It's been six years since AA Trustee Dr. George Vaillant's article in the AA Grapevine, saying that "It doesn't hurt at the level of the GSO for AA to have humility and understand that 60 per cent do it without AA."
Source. He was talking about the research finding that 60 per cent of alcoholics who achieve at least five years of abstinence do it without using AA.
It's been six years, and Vaillant's plea for humility has either not been heard or already forgotten. In this months' issue of
Addiction Professional, columnist Carlton Erickson reports that "fourteen experts" recently met at a "consensus conference" in Rancho Mirage CA to define "recovery," and came up with a definition that includes an implied endorsement for "peer support groups such as AA and practices consistent with the 12 Steps and 12 Traditions."
In other words, judging by Erickson's column, if you're part of the majority that are staying sober without AA you're not considered in recovery. But if you're a chain-smoking Big-Book thumper whose entire social, moral, and intellectual life is wrapped up in AA meetings, then you're a model of recovery. The mind boggles.
The panel's full report, published in the
Journal of Substance Abuse Treatment, is considerably more balanced than Erickson's column makes it seem. The report says that "the founders of AA recognized that there were many paths to the same position ... and did not suggest that their specific methods were the only means to attain the overall goal." (Thanks
Jason Schwartz for forwarding the full article.) The panel considered but expressly rejected the definition of recovery as "abstinence attained through adherence to 12-step principles."
That's progress. But the plug for AA and the 12 steps is highlighted in the report, and Erickson's column picked up on that highlight, as most hurried readers will.
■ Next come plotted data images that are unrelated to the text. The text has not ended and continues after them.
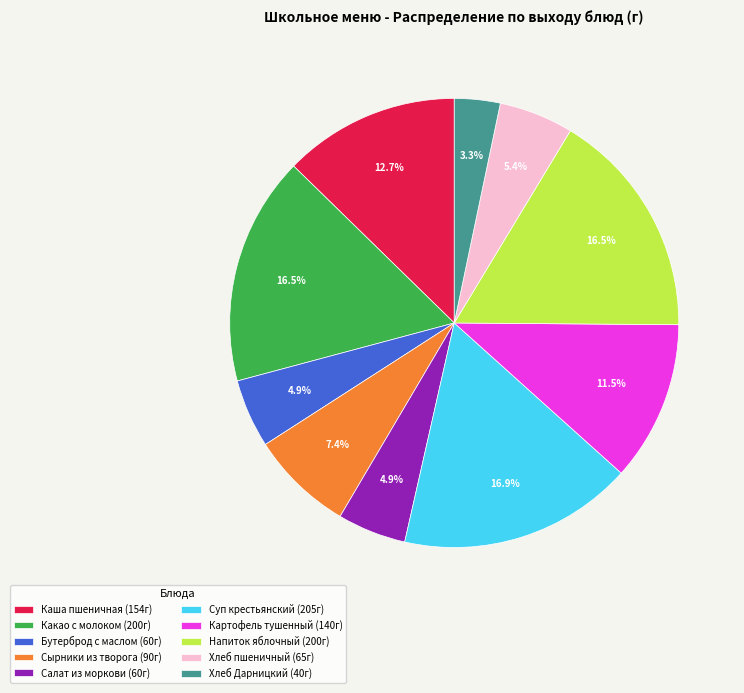

Which category has the smallest portion of the pie?

Хлеб Дарницкий (40г)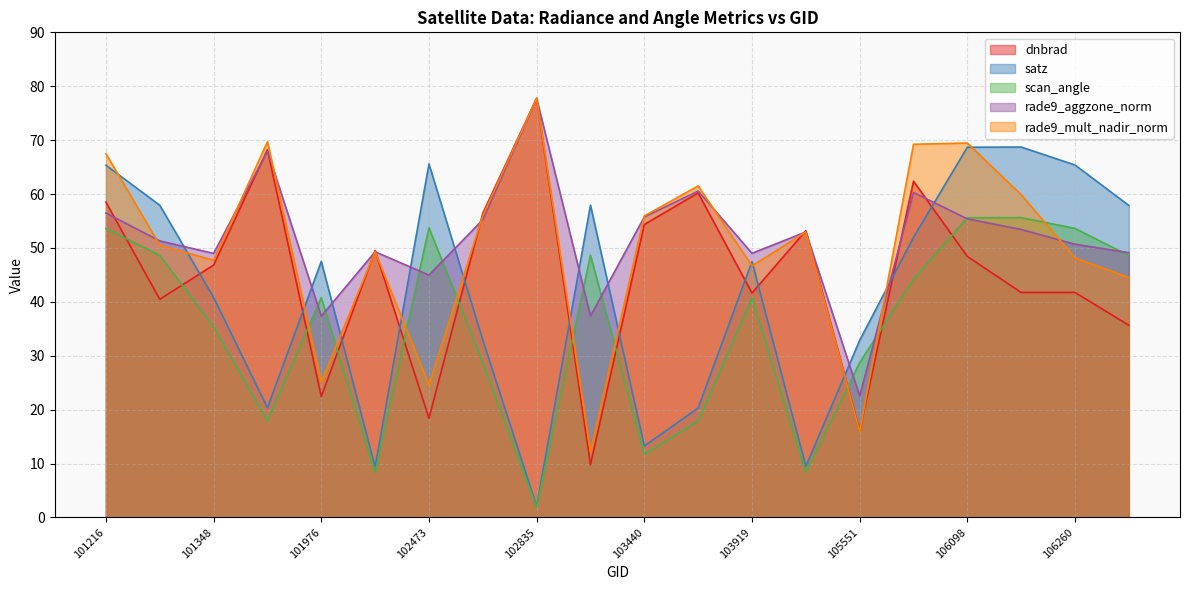

After their last crossing, which series has the higher values: scan_angle or rade9_aggzone_norm?

rade9_aggzone_norm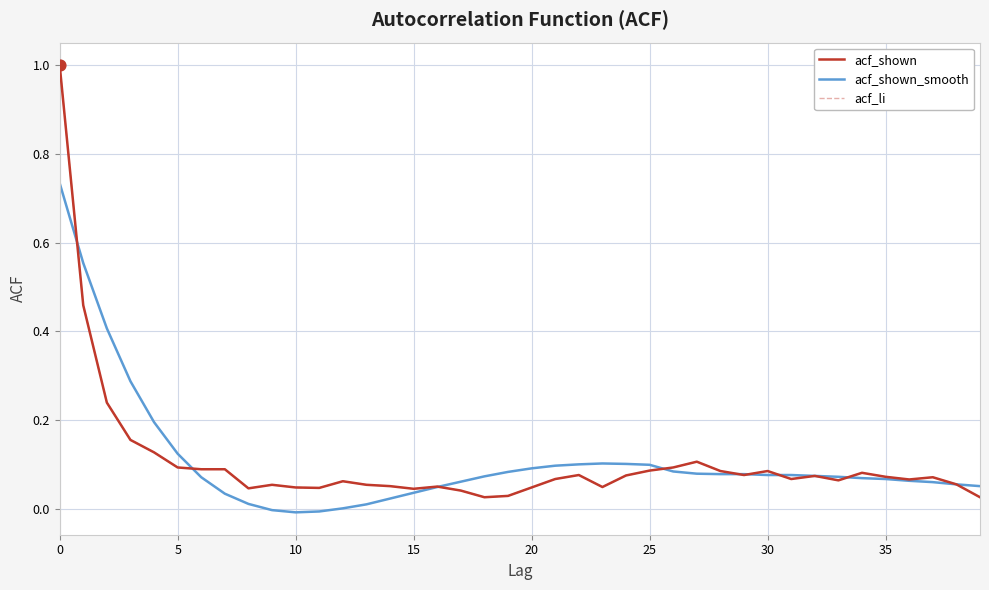

Does the chart have visible grid lines?

Yes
This endorsement is completely gratuitous. It comes in the absence of any evidence cited in the report showing either (a) superior efficacy of 12-step over other paths in reaching long-term sobriety, or (b) a positive association between long-term participation in 12-step groups and measures of "personal health and citizenship."
The report admits that no validated instrument for measuring "personal health and citizenship" exists. Then what scientific ground is there for making the claim?
The implied beneficial effect of AA participation on "personal health" is indefensible given the notorious prevalence of nicotine addiction among AA members. The report takes note of the nicotine problem, including "significant rates of emphysema, cancer, and other terminal health conditions associated with these products among those otherwise in recovery" (read: in AA). But come to the bottom line, the panel tucked tail between legs and "considered it best to remain silent on tobacco use within the sobriety component of the recovery definition."
The next line is lovely: "It is admitted that there is no clinical justification for this position."
The claim that long-term AA participation enhances "citizenship" is equally dubious. The cited ground for it is the AA homilies for doing service, "giving back." But this "service," to the limited extent people actually do it, is in the nature of recruiting for the AA organization. AA has no outward-directed community service component on the order of the Masons, Shriners, Rotarians, and many other groups. So where does "citizenship" come in?
Trying to come up with a definition of recovery is a laudable project. The panel notes that recovery science (as distinct from addiction science) is a poorly developed field, and that the lack of a validated definition of 'recovery' is a significant obstacle. But when you enter the gates of science, the motto is
"lasciare ogni sospetto" -- here drop all hesitation, abandon all fear. So long as recovery scientists keep genuflecting to the sacred cow in the room, little progress and considerable dung is to be expected.